Go through the material below line by line and count those containing "each". Write the count and nothing more.

(DATA TO USE Opens)

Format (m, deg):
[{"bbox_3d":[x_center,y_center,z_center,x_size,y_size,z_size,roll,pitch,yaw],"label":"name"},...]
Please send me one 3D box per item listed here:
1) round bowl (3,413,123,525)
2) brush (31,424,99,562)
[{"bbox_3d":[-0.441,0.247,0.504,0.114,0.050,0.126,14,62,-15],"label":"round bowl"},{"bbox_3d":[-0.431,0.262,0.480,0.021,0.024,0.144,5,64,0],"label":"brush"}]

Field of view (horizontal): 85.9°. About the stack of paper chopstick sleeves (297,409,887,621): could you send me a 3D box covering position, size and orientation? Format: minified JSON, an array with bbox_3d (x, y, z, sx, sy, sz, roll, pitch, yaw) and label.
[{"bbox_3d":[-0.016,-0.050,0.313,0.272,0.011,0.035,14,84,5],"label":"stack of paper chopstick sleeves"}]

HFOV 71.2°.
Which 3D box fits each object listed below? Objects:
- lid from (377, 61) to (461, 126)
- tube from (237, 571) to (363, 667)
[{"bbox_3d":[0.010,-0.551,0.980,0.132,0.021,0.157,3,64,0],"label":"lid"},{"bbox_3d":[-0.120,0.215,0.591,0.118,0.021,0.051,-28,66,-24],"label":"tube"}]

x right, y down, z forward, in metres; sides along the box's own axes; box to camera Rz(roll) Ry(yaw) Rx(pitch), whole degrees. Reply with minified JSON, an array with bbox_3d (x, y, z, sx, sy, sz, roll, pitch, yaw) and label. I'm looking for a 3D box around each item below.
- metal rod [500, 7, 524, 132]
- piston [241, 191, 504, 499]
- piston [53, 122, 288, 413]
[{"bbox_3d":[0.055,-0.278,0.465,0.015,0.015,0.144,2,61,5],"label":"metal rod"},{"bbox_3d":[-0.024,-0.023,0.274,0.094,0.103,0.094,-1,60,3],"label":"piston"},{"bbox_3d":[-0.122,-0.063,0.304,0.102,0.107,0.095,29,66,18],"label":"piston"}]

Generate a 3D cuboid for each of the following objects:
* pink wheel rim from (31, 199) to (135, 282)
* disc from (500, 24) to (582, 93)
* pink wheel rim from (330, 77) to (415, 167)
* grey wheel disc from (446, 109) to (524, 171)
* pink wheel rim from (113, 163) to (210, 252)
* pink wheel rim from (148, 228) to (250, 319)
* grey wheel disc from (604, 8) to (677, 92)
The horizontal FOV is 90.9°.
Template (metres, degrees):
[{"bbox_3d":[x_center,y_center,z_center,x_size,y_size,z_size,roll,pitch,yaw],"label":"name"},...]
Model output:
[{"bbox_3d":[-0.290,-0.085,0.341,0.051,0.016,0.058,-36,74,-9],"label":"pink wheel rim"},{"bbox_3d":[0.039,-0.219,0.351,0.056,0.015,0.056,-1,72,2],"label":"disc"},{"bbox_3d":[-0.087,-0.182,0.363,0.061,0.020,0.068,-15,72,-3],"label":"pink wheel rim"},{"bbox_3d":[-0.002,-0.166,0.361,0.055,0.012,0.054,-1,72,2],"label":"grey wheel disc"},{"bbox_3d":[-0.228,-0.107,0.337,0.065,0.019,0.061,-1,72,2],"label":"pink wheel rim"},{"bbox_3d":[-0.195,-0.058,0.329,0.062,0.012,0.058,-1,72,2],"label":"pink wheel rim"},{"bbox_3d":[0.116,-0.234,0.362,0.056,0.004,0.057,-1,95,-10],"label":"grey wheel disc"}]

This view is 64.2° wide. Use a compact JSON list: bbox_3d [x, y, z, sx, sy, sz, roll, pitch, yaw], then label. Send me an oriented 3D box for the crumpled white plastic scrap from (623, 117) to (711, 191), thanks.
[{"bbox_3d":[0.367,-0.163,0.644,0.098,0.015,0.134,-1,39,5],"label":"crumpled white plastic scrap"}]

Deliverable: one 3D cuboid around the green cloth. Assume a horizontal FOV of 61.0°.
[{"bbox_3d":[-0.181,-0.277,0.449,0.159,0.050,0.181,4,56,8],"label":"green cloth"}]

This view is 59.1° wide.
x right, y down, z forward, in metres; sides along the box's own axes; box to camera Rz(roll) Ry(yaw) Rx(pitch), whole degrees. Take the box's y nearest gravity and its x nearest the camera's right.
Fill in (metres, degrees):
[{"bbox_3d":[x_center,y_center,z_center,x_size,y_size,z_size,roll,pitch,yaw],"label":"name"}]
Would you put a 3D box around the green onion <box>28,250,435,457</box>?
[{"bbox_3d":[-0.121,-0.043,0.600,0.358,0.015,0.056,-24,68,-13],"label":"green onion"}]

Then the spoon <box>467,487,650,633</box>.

(DATA TO USE Closes)

_RESULT FOR THIS EXERCISE_
3